• [REQUIRED ACTION]: Give the lines again exactly as they appear below, from the line with "一大開発品となった艦本式ディーゼルは、出力がズ" to the line with "le offerte dedicate", both included, and only those lines. Leave every picture out.

(Recorded data)
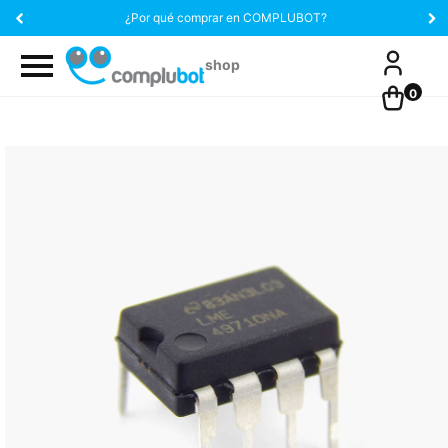
¿Por qué comprar en COMPLUBOT?
0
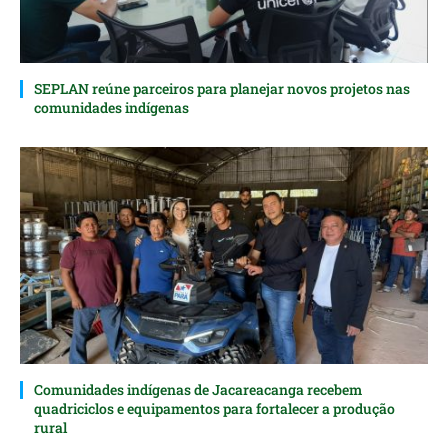
SEPLAN reúne parceiros para planejar novos projetos nas
comunidades indígenas
Comunidades indígenas de Jacareacanga recebem
quadriciclos e equipamentos para fortalecer a produção
rural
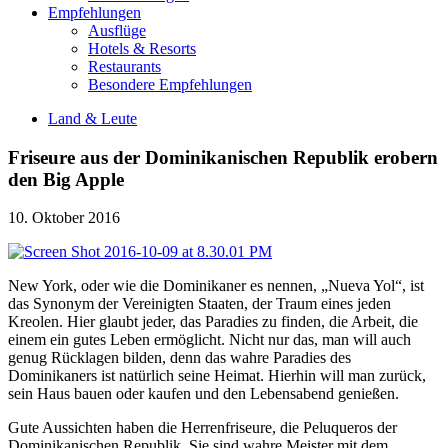
Empfehlungen
Ausflüge
Hotels & Resorts
Restaurants
Besondere Empfehlungen
Land & Leute
Friseure aus der Dominikanischen Republik erobern
den Big Apple
10. Oktober 2016
New York, oder wie die Dominikaner es nennen, „Nueva Yol“, ist
das Synonym der Vereinigten Staaten, der Traum eines jeden
Kreolen. Hier glaubt jeder, das Paradies zu finden, die Arbeit, die
einem ein gutes Leben ermöglicht. Nicht nur das, man will auch
genug Rücklagen bilden, denn das wahre Paradies des
Dominikaners ist natürlich seine Heimat. Hierhin will man zurück,
sein Haus bauen oder kaufen und den Lebensabend genießen.
Gute Aussichten haben die Herrenfriseure, die Peluqueros der
Dominikanischen Republik. Sie sind wahre Meister mit dem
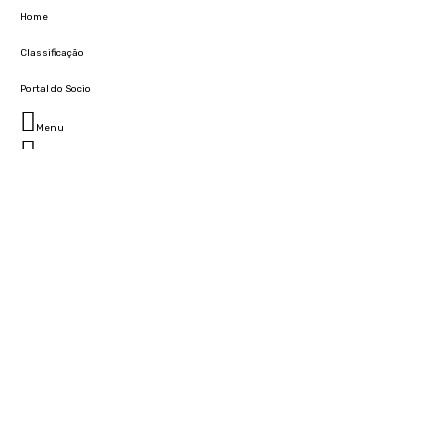
Home
Classificação
Portal do Socio
Menu
Fechar
Home
Clube
História
Marcha
Sede
Instalações
Cidade Desportiva
Estádio da Madeira
Cristiano Ronaldo Campus Futebol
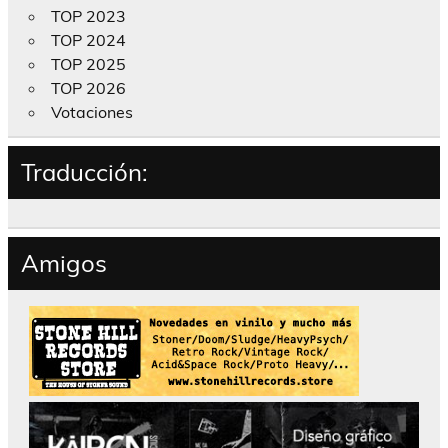
TOP 2023
TOP 2024
TOP 2025
TOP 2026
Votaciones
Traducción:
Amigos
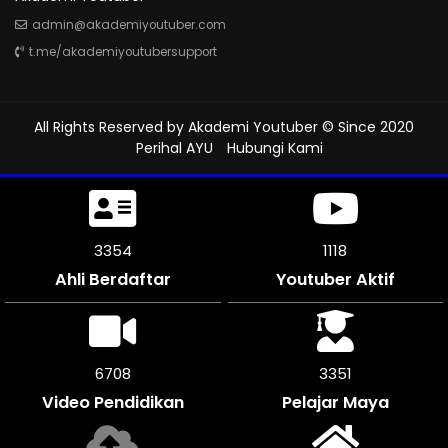
admin@akademiyoutuber.com
t.me/akademiyoutubersupport
All Rights Reserved by
Akademi Youtuber
© Since 2020
Perihal AYU
Hubungi Kami
3753
1251
Ahli Berdaftar
Youtuber Aktif
7500
3750
Video Pendidikan
Pelajar Maya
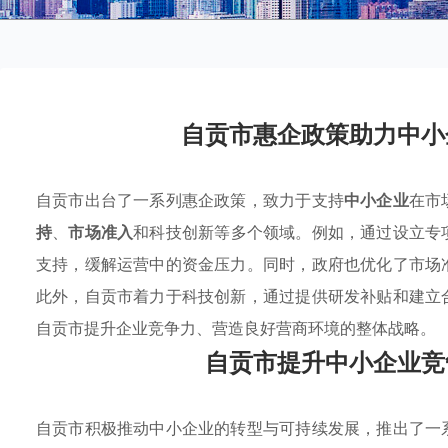
自贡市惠企政策助力中小
自贡市出台了一系列惠企政策，致力于支持
中小企业
在市
持
、
市场准入
和科技创新等多个领域。例如，通过设立专
支持，缓解运营中的资金压力。同时，政府也优化了市场
此外，自贡市着力于科技创新，通过提供研发补贴和建立
自贡市提升企业竞争力、营造良好营商环境的整体战略。
自贡市提升中小企业竞
自贡市积极推动中小企业的转型与可持续发展，推出了一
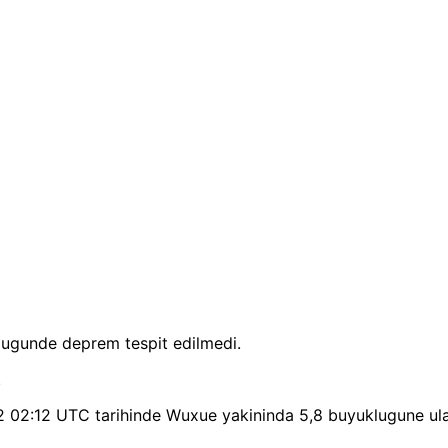
lugunde deprem tespit edilmedi.
.
2 02:12 UTC tarihinde Wuxue yakininda 5,8 buyuklugune ula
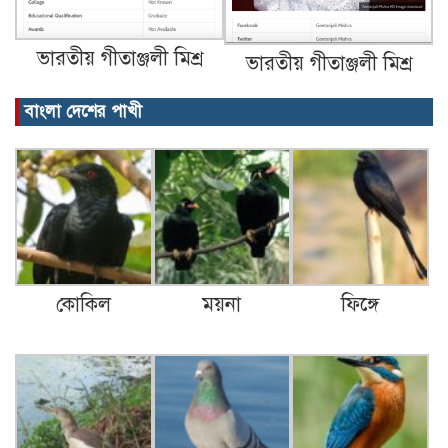
ভারতীয় গীতাঞ্জলী মিশ্র
ভারতীয় গীতাঞ্জলী মিশ্র
বাংলা দেশের পাখী
কোকিল
ময়না
ফিঙ্গে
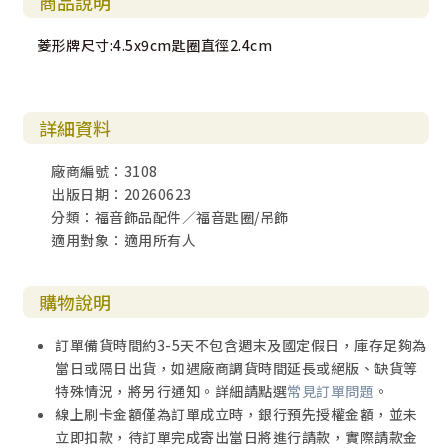
商品說明
菱形牌尺寸:4.5x9cm匙圈直徑2.4cm
詳細資料
廠商編號：3108
出版日期：20260623
分類：福音飾品配件／福音匙圈/吊飾
適用對象：適用所有人
購物說明
訂單備貨時間約3-5天不包含週末及國定假日，庫存足夠為
當日或隔日出貨，如遇廠商調貨時間延長或絕版、缺貨等
特殊情況，將另行通知。詳細請點選
常見訂單問題
。
線上刷卡金額僅為訂單成立時，銀行預先授權金額，並未
立即扣款，待訂單完成寄出當日將進行請款，實際請款金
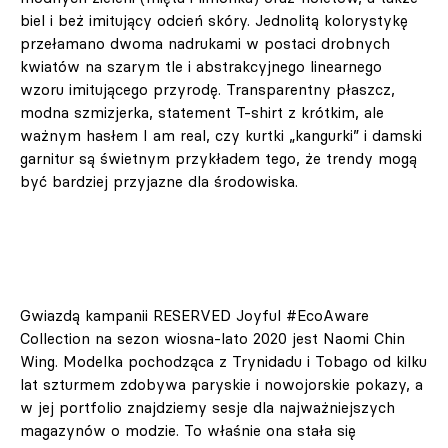
biel i beż imitujący odcień skóry. Jednolitą kolorystykę
przełamano dwoma nadrukami w postaci drobnych
kwiatów na szarym tle i abstrakcyjnego linearnego
wzoru imitującego przyrodę. Transparentny płaszcz,
modna szmizjerka, statement T-shirt z krótkim, ale
ważnym hasłem I am real, czy kurtki „kangurki” i damski
garnitur są świetnym przykładem tego, że trendy mogą
być bardziej przyjazne dla środowiska.
Gwiazdą kampanii RESERVED Joyful #EcoAware
Collection na sezon wiosna-lato 2020 jest Naomi Chin
Wing. Modelka pochodząca z Trynidadu i Tobago od kilku
lat szturmem zdobywa paryskie i nowojorskie pokazy, a
w jej portfolio znajdziemy sesje dla najważniejszych
magazynów o modzie. To właśnie ona stała się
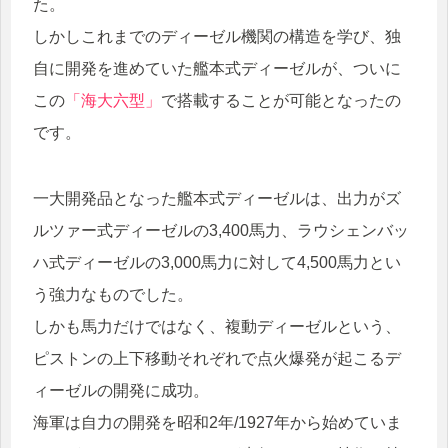
た。
しかしこれまでのディーゼル機関の構造を学び、独
自に開発を進めていた艦本式ディーゼルが、ついに
この
「海大六型」
で搭載することが可能となったの
です。
一大開発品となった艦本式ディーゼルは、出力がズ
ルツァー式ディーゼルの3,400馬力、ラウシェンバッ
ハ式ディーゼルの3,000馬力に対して4,500馬力とい
う強力なものでした。
しかも馬力だけではなく、複動ディーゼルという、
ピストンの上下移動それぞれで点火爆発が起こるデ
ィーゼルの開発に成功。
海軍は自力の開発を昭和2年/1927年から始めていま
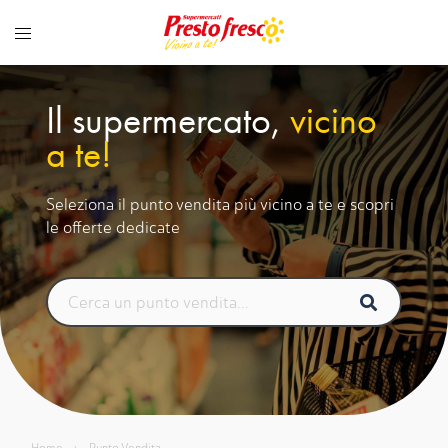
Vai
al
contenuto
Il supermercato,
vicino
a te!
Seleziona il punto vendita più vicino a te e scopri
le offerte dedicate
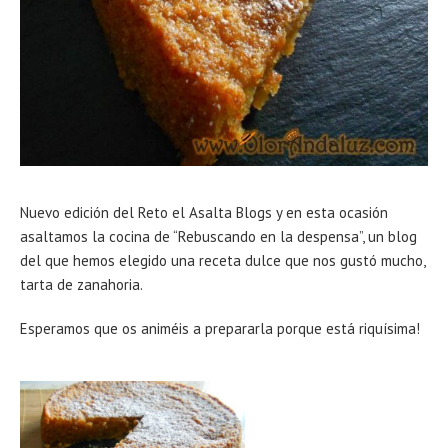
Nuevo edición del Reto el Asalta Blogs y en esta ocasión
asaltamos la cocina de “Rebuscando en la despensa”, un blog
del que hemos elegido una receta dulce que nos gustó mucho,
tarta de zanahoria.
Esperamos que os animéis a prepararla porque está riquísima!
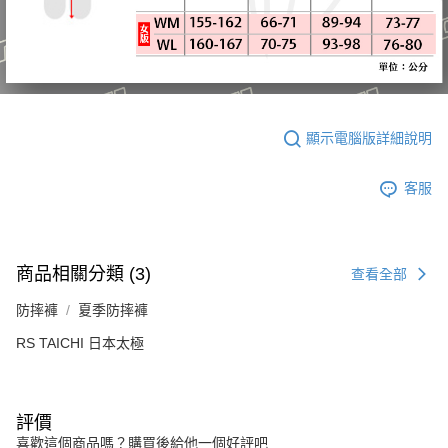
顯示電腦版詳細說明
客服
商品相關分類 (3)
查看全部
防摔褲
夏季防摔褲
RS TAICHI 日本太極
評價
喜歡這個商品嗎？購買後給他一個好評吧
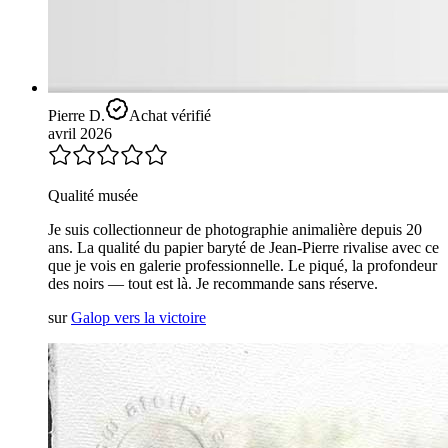
Pierre D.
Achat vérifié
avril 2026
Qualité musée
Je suis collectionneur de photographie animalière depuis 20
ans. La qualité du papier baryté de Jean-Pierre rivalise avec ce
que je vois en galerie professionnelle. Le piqué, la profondeur
des noirs — tout est là. Je recommande sans réserve.
sur
Galop vers la victoire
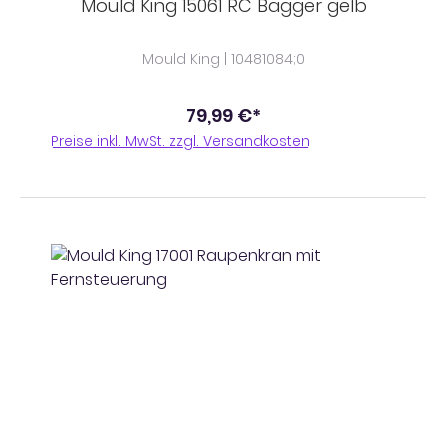
Mould King 15061 RC Bagger gelb
Mould King | 10481084;0
79,99 €*
Preise inkl. MwSt. zzgl. Versandkosten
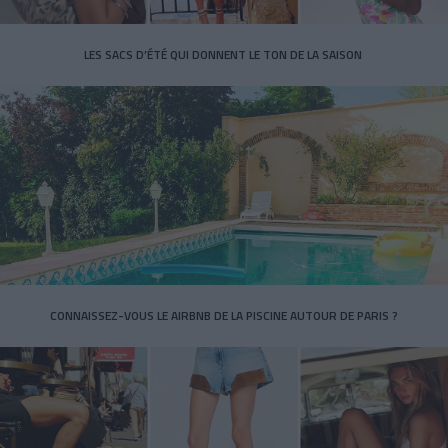
LES SACS D’ÉTÉ QUI DONNENT LE TON DE LA SAISON
CONNAISSEZ-VOUS LE AIRBNB DE LA PISCINE AUTOUR DE PARIS ?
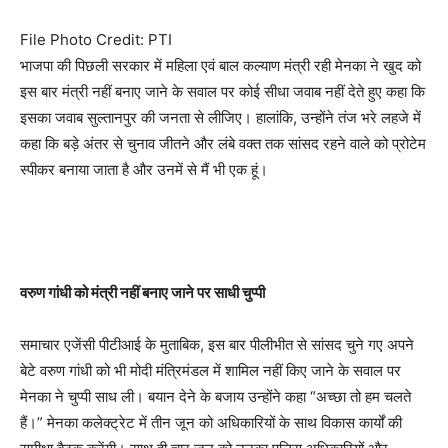
File Photo Credit: PTI
भाजपा की पिछली सरकार में महिला एवं बाल कल्याण मंत्री रही मेनका ने खुद को
इस बार मंत्री नहीं बनाए जाने के सवाल पर कोई सीधा जवाब नहीं देते हुए कहा कि
इसका जवाब सुल्तानपुर की जनता से लीजिए। हालांकि, उन्होंने तंज भरे लहजे में
कहा कि बड़े अंतर से चुनाव जीतने और लंबे वक्त तक सांसद रहने वाले को प्रोटेम
स्पीकर बनाया जाता है और उनमें से मैं भी एक हूं।
वरुण गांधी को मंत्री नहीं बनाए जाने पर साधी चुप्पी
समाचार एजेंसी पीटीआई के मुताबिक, इस बार पीलीभीत से सांसद चुने गए अपने
बेटे वरुण गांधी को भी मोदी मंत्रिमंडल में शामिल नहीं किए जाने के सवाल पर
मेनका ने चुप्पी साध ली। बयान देने के बजाय उन्होंने कहा “अच्छा तो हम चलते
हैं।” मेनका कलेक्ट्रेट में तीन जून को अधिकारियों के साथ विकास कार्यों की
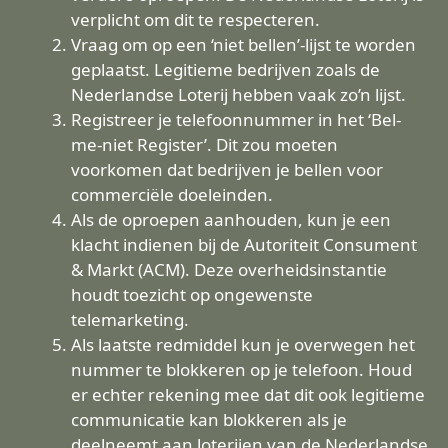
verplicht om dit te respecteren.
Vraag om op een ‘niet bellen’-lijst te worden
geplaatst. Legitieme bedrijven zoals de
Nederlandse Loterij hebben vaak zo’n lijst.
Registreer je telefoonnummer in het ‘Bel-
me-niet Register’. Dit zou moeten
voorkomen dat bedrijven je bellen voor
commerciële doeleinden.
Als de oproepen aanhouden, kun je een
klacht indienen bij de Autoriteit Consument
& Markt (ACM). Deze overheidsinstantie
houdt toezicht op ongewenste
telemarketing.
Als laatste redmiddel kun je overwegen het
nummer te blokkeren op je telefoon. Houd
er echter rekening mee dat dit ook legitieme
communicatie kan blokkeren als je
deelneemt aan loterijen van de Nederlandse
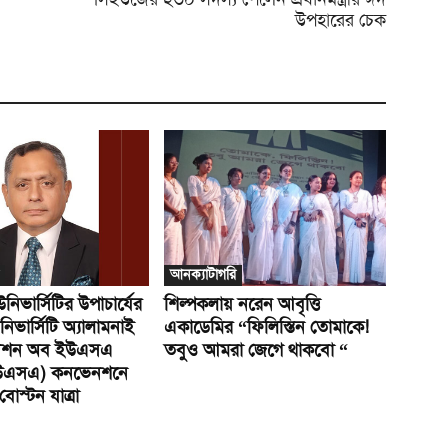
উপহারের চেক
আনক্যাটাগরি
উনিভার্সিটির উপাচার্যের
শিল্পকলায় নরেন আবৃত্তি
নিভার্সিটি অ্যালামনাই
একাডেমির “ফিলিস্তিন তোমাকে!
য়েশন অব ইউএসএ
তবুও আমরা জেগে থাকবো “
উএসএ) কনভেনশনে
োস্টন যাত্রা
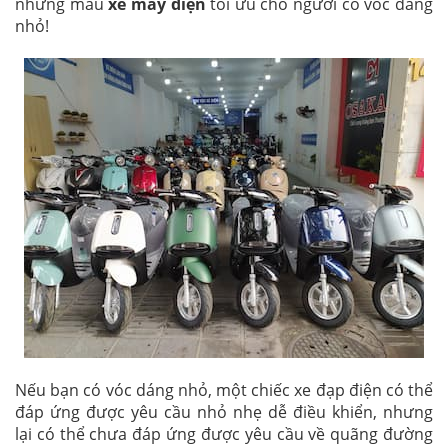
những mẫu
xe máy điện
tối ưu cho người có vóc dáng
nhỏ!
Nếu bạn có vóc dáng nhỏ, một chiếc xe đạp điện có thể
đáp ứng được yêu cầu nhỏ nhẹ dễ điều khiển, nhưng
lại có thể chưa đáp ứng được yêu cầu về quãng đường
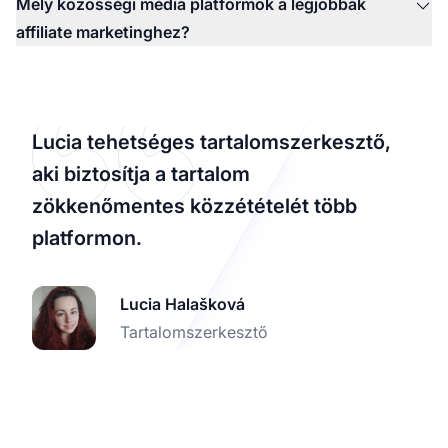
Mely közösségi média platformok a legjobbak
affiliate marketinghez?
Lucia tehetséges tartalomszerkesztő,
aki biztosítja a tartalom
zökkenőmentes közzétételét több
platformon.
Lucia Halašková
Tartalomszerkesztő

• [TASK ANSWER]:
一大開発品となった艦本式ディーゼルは、出力がズ
ルツァー式ディーゼルの3,400馬力、ラウシェンバッ
ハ式ディーゼルの3,000馬力に対して4,500馬力とい
う強力なものでした。
しかも馬力だけではなく、複動ディーゼルという、
ピストンの上下移動それぞれで点火爆発が起こるデ
ィーゼルの開発に成功。
海軍は自力の開発を昭和2年/1927年から始めていま
Vai
al
contenuto
Il supermercato,
vicino
a te!
Seleziona il punto vendita più vicino a te e scopri
le offerte dedicate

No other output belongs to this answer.